A nun from Phenpo County in Lhasa, Phuntsog Nyidron was severely beaten on several occasions during her imprisonment in Lhasa’s notorious Drapchi Prison, and serious concerns remain for her health. Ngawang Sangdrol, another nun imprisoned around the same time as Phuntsog Nyidron, was released in September 2002 on “medical parole” having suffered similar beatings and torture in Drapchi. Since her release, Ngawang Sangdrol has lobbied hard on behalf of Phuntsog Nyidron, helping to keep her case in the public eye.

“The Chinese government must accept responsibility for the health and welfare of prison inmates in the People’s Republic of China,” said Amnesty International. “It is simply astounding that torture and other forms of ill-treatment are still going on, and that the people responsible are not even investigated, let alone punished.”

Background

Phuntsog Nyidron was one of six nuns who staged a peaceful protest in central Lhasa in 1989 calling for Tibetan independence.

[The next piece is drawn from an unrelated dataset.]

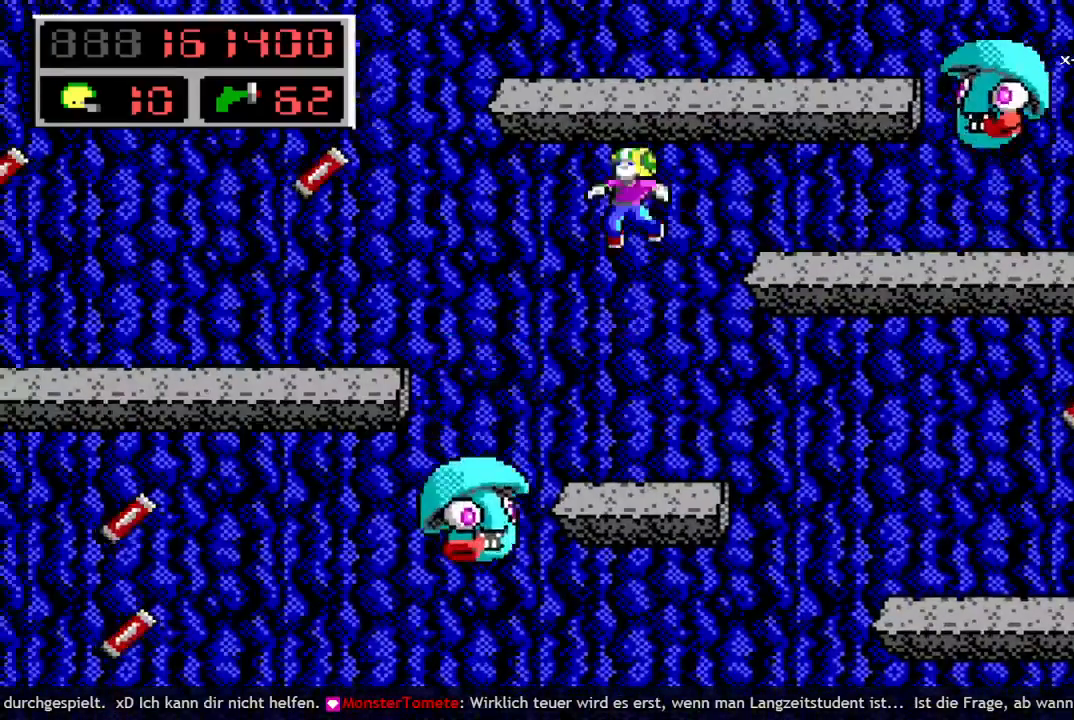
{"keys": ["left"], "events": []}
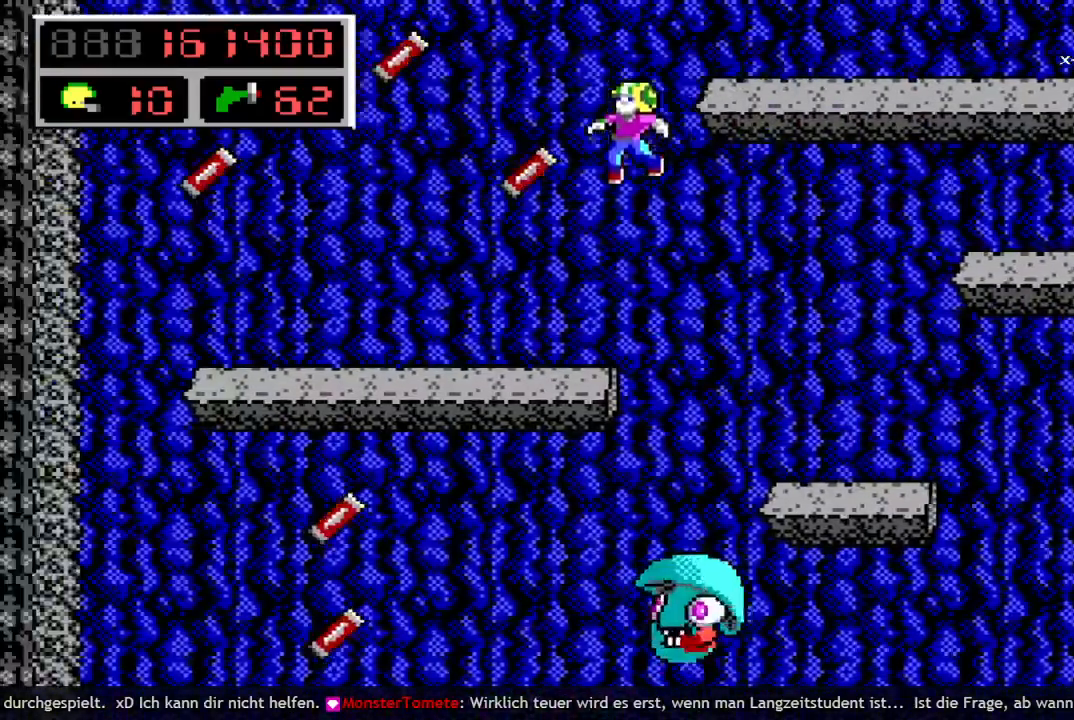
{"keys": ["space"], "events": [[117, "left", "up"], [350, "q", "down"], [400, "space", "down"], [450, "q", "up"]]}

She was initially sentenced to nine years at a secret trial, but in 1993 her sentence was increased by eight years on a charge of “spreading counter-revolutionary propaganda” from her cell, when she and 13 other nuns secretly recorded songs calling for Tibetan independence. Phuntsog Nyidron is last of these “singing nuns” to be released.

Phuntsog Nyidron was reportedly severely beaten in May 1998 when she refused to sing pro-China songs during a flag-raising ceremony in Drapchi. Several fellow prisoners reportedly died following beatings as a result of the protests at the flag-raising ceremony. Phuntsog Nyidron’s total sentence of 17 years was reduced by one year in 2002 for “showing signs of repentance”.

An estimated 145 Tibetan political prisoners are currently held in Chinese prisons, with around 70 held in Drapchi.